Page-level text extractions
####

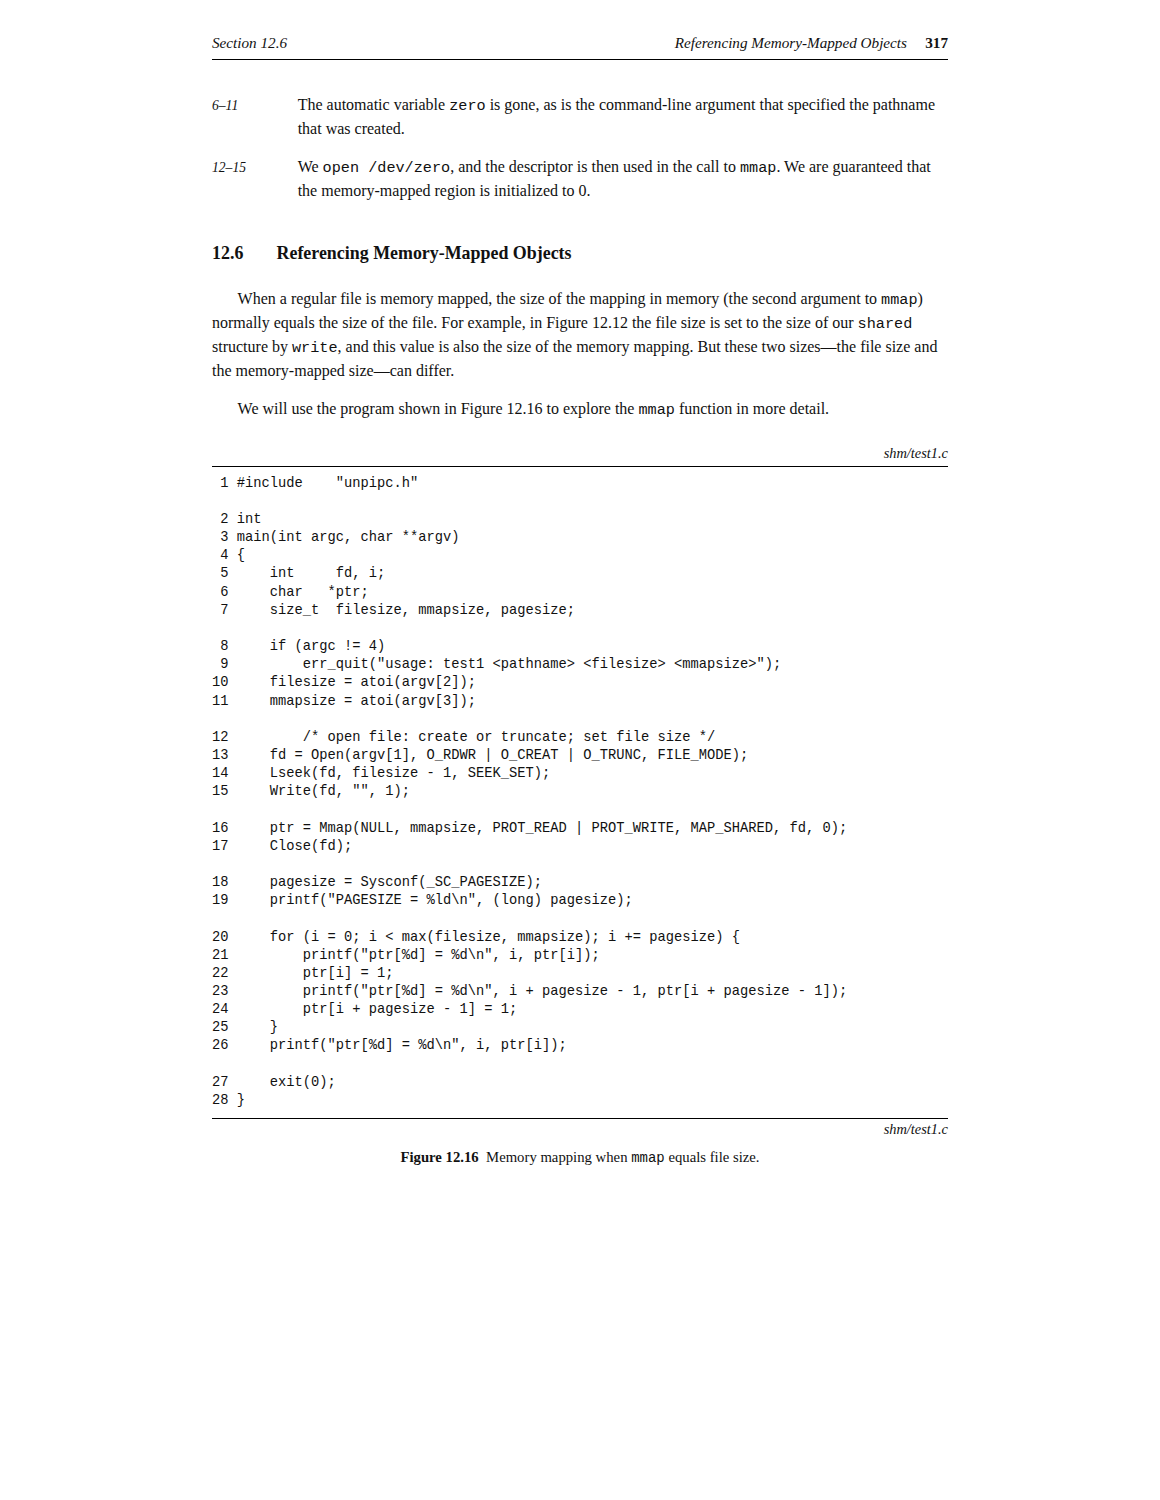Section 12.6
Referencing Memory-Mapped Objects317
6–11
The automatic variable zero is gone, as is the command-line argument that specified the pathname that was created.
12–15
We open /dev/zero, and the descriptor is then used in the call to mmap. We are guaranteed that the memory-mapped region is initialized to 0.
12.6 Referencing Memory-Mapped Objects
When a regular file is memory mapped, the size of the mapping in memory (the second argument to mmap) normally equals the size of the file. For example, in Figure 12.12 the file size is set to the size of our shared structure by write, and this value is also the size of the memory mapping. But these two sizes—the file size and the memory-mapped size—can differ.
We will use the program shown in Figure 12.16 to explore the mmap function in more detail.
shm/test1.c
 1 #include    "unpipc.h"

 2 int
 3 main(int argc, char **argv)
 4 {
 5     int     fd, i;
 6     char   *ptr;
 7     size_t  filesize, mmapsize, pagesize;

 8     if (argc != 4)
 9         err_quit("usage: test1 <pathname> <filesize> <mmapsize>");
10     filesize = atoi(argv[2]);
11     mmapsize = atoi(argv[3]);

12         /* open file: create or truncate; set file size */
13     fd = Open(argv[1], O_RDWR | O_CREAT | O_TRUNC, FILE_MODE);
14     Lseek(fd, filesize - 1, SEEK_SET);
15     Write(fd, "", 1);

16     ptr = Mmap(NULL, mmapsize, PROT_READ | PROT_WRITE, MAP_SHARED, fd, 0);
17     Close(fd);

18     pagesize = Sysconf(_SC_PAGESIZE);
19     printf("PAGESIZE = %ld\n", (long) pagesize);

20     for (i = 0; i < max(filesize, mmapsize); i += pagesize) {
21         printf("ptr[%d] = %d\n", i, ptr[i]);
22         ptr[i] = 1;
23         printf("ptr[%d] = %d\n", i + pagesize - 1, ptr[i + pagesize - 1]);
24         ptr[i + pagesize - 1] = 1;
25     }
26     printf("ptr[%d] = %d\n", i, ptr[i]);

27     exit(0);
28 }
shm/test1.c
Figure 12.16 Memory mapping when mmap equals file size.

####

HOW TO COMPLETE THIS TASK >>
A word-for-word restatement of the records above from the line containing "< max(filesize, mmapsize);" to their final line is all the answer should hold.

EXERCISE SOLUTION >>
20     for (i = 0; i < max(filesize, mmapsize); i += pagesize) {
21         printf("ptr[%d] = %d\n", i, ptr[i]);
22         ptr[i] = 1;
23         printf("ptr[%d] = %d\n", i + pagesize - 1, ptr[i + pagesize - 1]);
24         ptr[i + pagesize - 1] = 1;
25     }
26     printf("ptr[%d] = %d\n", i, ptr[i]);

27     exit(0);
28 }
shm/test1.c
Figure 12.16 Memory mapping when mmap equals file size.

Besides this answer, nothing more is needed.